Weekends were spent all together at someone’s house. Me and my cousins would swim and play games for hours, while the adults “talked.” Most of the time the talk turned to work. First lesson, it’s almost impossible to separate work from family. Looking back, I see how they just couldn’t escape it. Their troubles followed them home, and because they worked together, their family problems followed them to work. Lesson 2, if you work with family, it makes things more difficult.
Then came an economic calamity. We went from flying in private aircraft and riding in limousines to living in a rented house and driving shitty cars. I was 17 at the time. In retrospect it wasn’t the loss of things that really bothered me, although I did have my dad drop me off at high school further away because I was ashamed of his car.
No, the worst part of financial failure was the effect it had on my family. Around the same time our family suffered financial calamity, my grandmother died of lung cancer, literally smoking a cigarette on her death bed. She was the matriarch of the family, and with her death, the glue holding us together was gone. After filing bankruptcy, everyone left the state to find work. Gone were the Halcion days of family togetherness.

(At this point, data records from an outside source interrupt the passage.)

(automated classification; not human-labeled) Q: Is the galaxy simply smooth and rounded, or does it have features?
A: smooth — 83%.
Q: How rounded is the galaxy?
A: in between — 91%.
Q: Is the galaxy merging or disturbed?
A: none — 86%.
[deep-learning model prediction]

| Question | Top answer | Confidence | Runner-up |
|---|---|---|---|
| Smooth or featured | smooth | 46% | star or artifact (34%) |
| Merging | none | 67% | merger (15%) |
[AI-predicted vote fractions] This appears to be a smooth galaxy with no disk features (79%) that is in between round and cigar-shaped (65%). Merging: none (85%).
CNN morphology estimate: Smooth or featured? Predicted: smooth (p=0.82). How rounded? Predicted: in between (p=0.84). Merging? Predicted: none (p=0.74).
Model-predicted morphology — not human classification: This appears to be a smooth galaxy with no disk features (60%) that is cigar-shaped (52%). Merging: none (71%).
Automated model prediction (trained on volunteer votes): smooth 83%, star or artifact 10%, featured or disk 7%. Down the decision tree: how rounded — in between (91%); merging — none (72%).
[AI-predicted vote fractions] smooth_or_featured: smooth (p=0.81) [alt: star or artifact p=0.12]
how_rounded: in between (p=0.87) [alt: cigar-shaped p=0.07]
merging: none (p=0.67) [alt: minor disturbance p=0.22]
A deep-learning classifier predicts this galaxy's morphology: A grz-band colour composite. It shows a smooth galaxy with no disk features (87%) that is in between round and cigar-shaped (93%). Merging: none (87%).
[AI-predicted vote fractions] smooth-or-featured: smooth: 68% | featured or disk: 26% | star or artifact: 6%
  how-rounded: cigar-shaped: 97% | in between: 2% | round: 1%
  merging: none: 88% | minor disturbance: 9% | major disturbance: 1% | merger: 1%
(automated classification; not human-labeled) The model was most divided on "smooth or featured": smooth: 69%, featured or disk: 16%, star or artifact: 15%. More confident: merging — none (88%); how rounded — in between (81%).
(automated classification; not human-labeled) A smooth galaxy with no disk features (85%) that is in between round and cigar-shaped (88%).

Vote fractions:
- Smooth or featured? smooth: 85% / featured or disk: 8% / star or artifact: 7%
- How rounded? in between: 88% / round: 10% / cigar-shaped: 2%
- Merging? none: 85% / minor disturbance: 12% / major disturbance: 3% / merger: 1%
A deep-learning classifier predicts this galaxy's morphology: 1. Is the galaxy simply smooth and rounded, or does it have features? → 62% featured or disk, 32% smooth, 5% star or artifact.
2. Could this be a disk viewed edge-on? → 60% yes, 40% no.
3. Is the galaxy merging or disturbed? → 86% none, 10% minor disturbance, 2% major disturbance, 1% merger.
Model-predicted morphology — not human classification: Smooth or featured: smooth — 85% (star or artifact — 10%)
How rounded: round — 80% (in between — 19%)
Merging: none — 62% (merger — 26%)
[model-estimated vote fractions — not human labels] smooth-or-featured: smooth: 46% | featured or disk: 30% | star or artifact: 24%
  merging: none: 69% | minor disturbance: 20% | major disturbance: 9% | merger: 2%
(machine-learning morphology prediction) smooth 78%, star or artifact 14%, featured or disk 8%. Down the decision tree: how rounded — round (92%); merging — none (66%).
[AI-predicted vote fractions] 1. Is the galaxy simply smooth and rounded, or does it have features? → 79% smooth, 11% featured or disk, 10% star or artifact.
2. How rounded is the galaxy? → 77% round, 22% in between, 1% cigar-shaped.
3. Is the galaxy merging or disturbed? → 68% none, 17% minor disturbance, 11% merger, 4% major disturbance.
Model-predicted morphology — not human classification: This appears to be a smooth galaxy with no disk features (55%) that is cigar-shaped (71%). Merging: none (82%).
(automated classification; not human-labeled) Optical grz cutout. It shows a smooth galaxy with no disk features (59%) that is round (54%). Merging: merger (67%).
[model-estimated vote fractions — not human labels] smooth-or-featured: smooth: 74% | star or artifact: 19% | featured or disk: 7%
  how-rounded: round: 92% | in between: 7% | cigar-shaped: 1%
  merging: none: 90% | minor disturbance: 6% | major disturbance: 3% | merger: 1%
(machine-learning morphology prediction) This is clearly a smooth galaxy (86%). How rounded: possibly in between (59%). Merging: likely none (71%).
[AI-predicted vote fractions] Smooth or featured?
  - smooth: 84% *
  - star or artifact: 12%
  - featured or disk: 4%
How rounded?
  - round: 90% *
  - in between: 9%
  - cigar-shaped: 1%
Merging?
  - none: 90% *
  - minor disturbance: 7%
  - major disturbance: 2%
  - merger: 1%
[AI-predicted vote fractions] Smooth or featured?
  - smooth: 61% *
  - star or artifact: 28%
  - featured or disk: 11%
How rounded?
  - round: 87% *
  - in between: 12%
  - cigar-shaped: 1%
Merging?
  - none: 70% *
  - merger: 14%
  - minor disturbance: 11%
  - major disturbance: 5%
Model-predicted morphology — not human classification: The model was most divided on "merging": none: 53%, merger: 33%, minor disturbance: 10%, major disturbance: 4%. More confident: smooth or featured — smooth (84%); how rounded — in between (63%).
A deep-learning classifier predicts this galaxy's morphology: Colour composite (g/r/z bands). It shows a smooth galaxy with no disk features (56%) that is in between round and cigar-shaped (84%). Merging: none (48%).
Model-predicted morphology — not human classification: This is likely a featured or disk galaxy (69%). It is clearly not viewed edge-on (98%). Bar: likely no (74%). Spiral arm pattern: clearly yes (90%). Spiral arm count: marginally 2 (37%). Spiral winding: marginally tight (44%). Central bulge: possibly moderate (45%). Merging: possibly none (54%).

My dad had found employment in upstate New York in the Indian gaming business. He worked there my senior year, while the rest of us stayed in Oklahoma. My mother and siblings dropped me off at college and left. Not left me, left the state. I had a few friends from high school, but other than that I might as well have gone to school far away.
I decided on accounting as a major because I liked math, and engineers worked way too hard. Accounting was the hardest major in the school of business, so I picked that, thinking that it would be easier to find a job after graduation. I had no idea what accounting was.
I graduated, met a nice girl (Stacey my wife of 30 years), we married, and she became pregnant on our honeymoon. NO idea how that happened. I actually do, but I won’t bother you with the details. I took work with a Big 5 accounting firm as an auditor. After two years of travel away from my young family, I looked for something else.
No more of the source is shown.